> [About this task]: Write out every line of the data below word for word, keeping the original order.

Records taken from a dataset
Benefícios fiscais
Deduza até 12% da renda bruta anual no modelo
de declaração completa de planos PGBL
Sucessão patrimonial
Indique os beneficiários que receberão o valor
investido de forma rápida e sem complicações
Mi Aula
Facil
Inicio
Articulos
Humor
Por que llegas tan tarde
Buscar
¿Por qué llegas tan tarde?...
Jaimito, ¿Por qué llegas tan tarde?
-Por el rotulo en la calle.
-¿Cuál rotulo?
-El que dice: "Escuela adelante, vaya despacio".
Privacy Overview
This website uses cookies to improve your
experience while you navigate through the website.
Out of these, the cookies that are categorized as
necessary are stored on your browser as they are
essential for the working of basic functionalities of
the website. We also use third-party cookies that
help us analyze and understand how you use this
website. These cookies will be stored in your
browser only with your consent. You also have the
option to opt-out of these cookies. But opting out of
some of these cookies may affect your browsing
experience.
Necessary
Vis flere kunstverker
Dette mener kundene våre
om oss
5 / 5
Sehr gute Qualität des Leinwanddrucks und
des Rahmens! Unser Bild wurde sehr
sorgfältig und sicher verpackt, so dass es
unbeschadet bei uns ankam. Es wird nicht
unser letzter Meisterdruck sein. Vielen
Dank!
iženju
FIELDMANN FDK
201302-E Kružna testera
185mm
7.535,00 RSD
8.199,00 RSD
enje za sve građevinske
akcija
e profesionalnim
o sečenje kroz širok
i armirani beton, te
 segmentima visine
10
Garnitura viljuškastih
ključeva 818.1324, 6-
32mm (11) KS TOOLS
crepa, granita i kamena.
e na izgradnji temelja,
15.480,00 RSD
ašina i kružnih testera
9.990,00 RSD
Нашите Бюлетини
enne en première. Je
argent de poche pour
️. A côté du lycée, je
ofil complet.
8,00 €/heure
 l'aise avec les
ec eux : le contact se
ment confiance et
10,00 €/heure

> [Result for this exercise]:
Benefícios fiscais
Deduza até 12% da renda bruta anual no modelo
de declaração completa de planos PGBL
Sucessão patrimonial
Indique os beneficiários que receberão o valor
investido de forma rápida e sem complicações
Mi Aula
Facil
Inicio
Articulos
Humor
Por que llegas tan tarde
Buscar
¿Por qué llegas tan tarde?...
Jaimito, ¿Por qué llegas tan tarde?
-Por el rotulo en la calle.
-¿Cuál rotulo?
-El que dice: "Escuela adelante, vaya despacio".
Privacy Overview
This website uses cookies to improve your
experience while you navigate through the website.
Out of these, the cookies that are categorized as
necessary are stored on your browser as they are
essential for the working of basic functionalities of
the website. We also use third-party cookies that
help us analyze and understand how you use this
website. These cookies will be stored in your
browser only with your consent. You also have the
option to opt-out of these cookies. But opting out of
some of these cookies may affect your browsing
experience.
Necessary
Vis flere kunstverker
Dette mener kundene våre
om oss
5 / 5
Sehr gute Qualität des Leinwanddrucks und
des Rahmens! Unser Bild wurde sehr
sorgfältig und sicher verpackt, so dass es
unbeschadet bei uns ankam. Es wird nicht
unser letzter Meisterdruck sein. Vielen
Dank!
iženju
FIELDMANN FDK
201302-E Kružna testera
185mm
7.535,00 RSD
8.199,00 RSD
enje za sve građevinske
akcija
e profesionalnim
o sečenje kroz širok
i armirani beton, te
 segmentima visine
10
Garnitura viljuškastih
ključeva 818.1324, 6-
32mm (11) KS TOOLS
crepa, granita i kamena.
e na izgradnji temelja,
15.480,00 RSD
ašina i kružnih testera
9.990,00 RSD
Нашите Бюлетини
enne en première. Je
argent de poche pour
️. A côté du lycée, je
ofil complet.
8,00 €/heure
 l'aise avec les
ec eux : le contact se
ment confiance et
10,00 €/heure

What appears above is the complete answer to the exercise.